The first beauty pageant judged by artificial intelligence was held in 2016. The program was designed to judge impartial aspects such as facial symmetry and wrinkles, but out of the 44 winners, the majority were white, some were Asian and only one was a dark-skinned person. In view of the apparent objectiveness in the selection, the results reflected a clear preference towards light skin. According to the lead scientist, the main issue with the pageant was that the images used by the project to establish beauty standards did not include sufficient data for minorities.

Three years ago, Carnegie Mellon University revealed that high-paying job ads were shown to many more men than women. According to the study, an ad for a position paying more than $200,000 was displayed 1,800 times to male users as opposed to 300 times to female users. One of the potential effects of this type of gender-based discrimination is workplace inequality: women cannot apply to jobs that are not offered to them.

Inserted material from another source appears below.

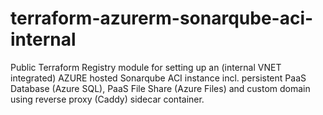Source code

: # terraform-azurerm-sonarqube-aci-internal
Public Terraform Registry module for setting up an (internal VNET integrated) AZURE hosted Sonarqube ACI instance incl. persistent PaaS Database (Azure SQL), PaaS File Share (Azure Files) and custom domain using reverse proxy (Caddy) sidecar container.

An algorithm is only as good as the data we input. “Artificial intelligence systems do not have intentionality but the decisions they learn are based on the data that is fed to them,” states the director of the AI Research Institute at the Spanish National Research Council. Although the examples used in this article are important, certain decisions made by artificial intelligence could have much more serious consequences: some algorithms decide who has the right to receive a mortgage, a life insurance policy or a college loan.

What can be done to make sure that algorithms do not perpetuate human biases? Inclusiveness is one of the solutions that many researchers believe in: we must be more careful in selecting the people who design and train automated learning systems because artificial intelligence will reflect the values of its creators. Building teams that include women and ethnic minorities could be a step towards reducing discrimination. Some specialists recommend for everyone involved in this type of technology to have some type of values training to help them understand the importance of their actions. Finally, other experts point out that the responsibility also lies in everyone who posts content on the Internet because machines learn from user interactions and data. Caliskan supports this concept and believes that if a more inclusive language was used, stereotypical associations would decrease.

Algorithms will be whatever we want them to be, so we cannot allow those machines, to which we give a certain degree of objectiveness and that make decisions for us and accompany us in our everyday lives, to copy and amplify human errors.